First there are the little nuggets of casual racism she drops throughout the book – at one point, her date is describing the Japanese-to-English instructions on a hairdryer, and Diane goes, “I’m picturing a Japanese guy in a cubicle…he’s got his sake in one hand and a dictionary in another.” Ha ha, it’s funny because Japanese people drink sake and aren’t born speaking English! You’re so funny, Diane! Then there’s the way she confides to the reader that she considers herself to be just like Bridget Jones, “minus the poundage and the alcoholism.” But the worst, the absolute worst, is the way she treats her office “friend” Katelyn. Katelyn is poor, you see, and has a son with behavioral problems, and also has an abusive ex, because this is a fucking Lifetime movie. Diane cannot spend longer than five minutes with Katelyn before she starts mentally thanking God that she doesn’t have Katelyn’s life, and condescension seeps from every pore whenever she interacts with her token Down on Her Luck Friend. I kept waiting for Katelyn to smack the snobby bitch upside the head, but sadly this never happens. The best way I can sum up Diane’s hideous personality is by quoting the following passage: “We went upstairs and I plopped into one of her shabby armchairs. Katelyn went into her kitchen and emerged, not with tea, but a bottle of wine that looked cheap, which she poured into a couple of chipped coffee mugs.”
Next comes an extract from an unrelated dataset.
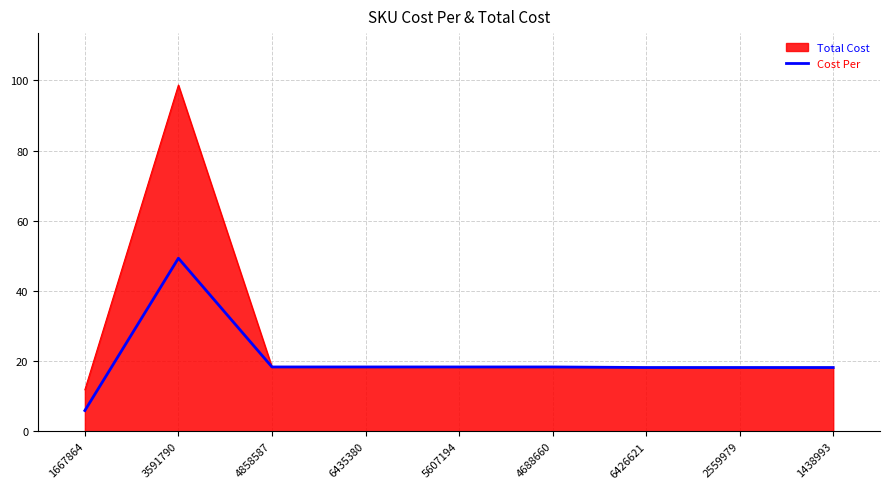

Rank the series by their average value, from lowest to highest.

Cost Per, Total Cost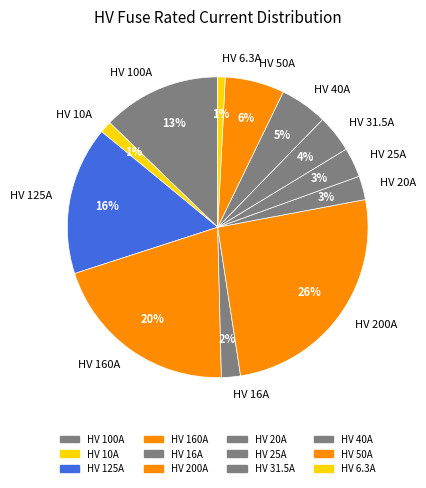

What percentage is the HV 40A slice, to the nearest percent?

5%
Right, because if anyone is going to have high standards for wine, it’s a twenty-four-year-old struggling to pay her student loan bills. Again – Diane and I are the same age, and I (like everyone in my age group) have never paid more than eleven dollars for a bottle of wine in my life. Even if I went over to a friend’s house and she offered me a glass of Two Buck Chuck I wouldn’t think a goddamn thing about it, because I’m twenty-four and also I’m not a bitch.

This book could have been a fluffy, fun, hijinks-filled romp about a group of women taking down their horrible boss and saving some cute animals at the same time. Instead, it reads like the first draft of a failed multi-cam sitcom. A few more rounds of revision could have saved Animal Cracker, but instead we’re left with this hot mess instead: a weird hybrid of Nine to Five and The Devil Wears Prada (not the hybrid of The Office and Bridget Jones’ Diary, as the jacket description insists) that completely misses what made those stories enjoyable in the first place.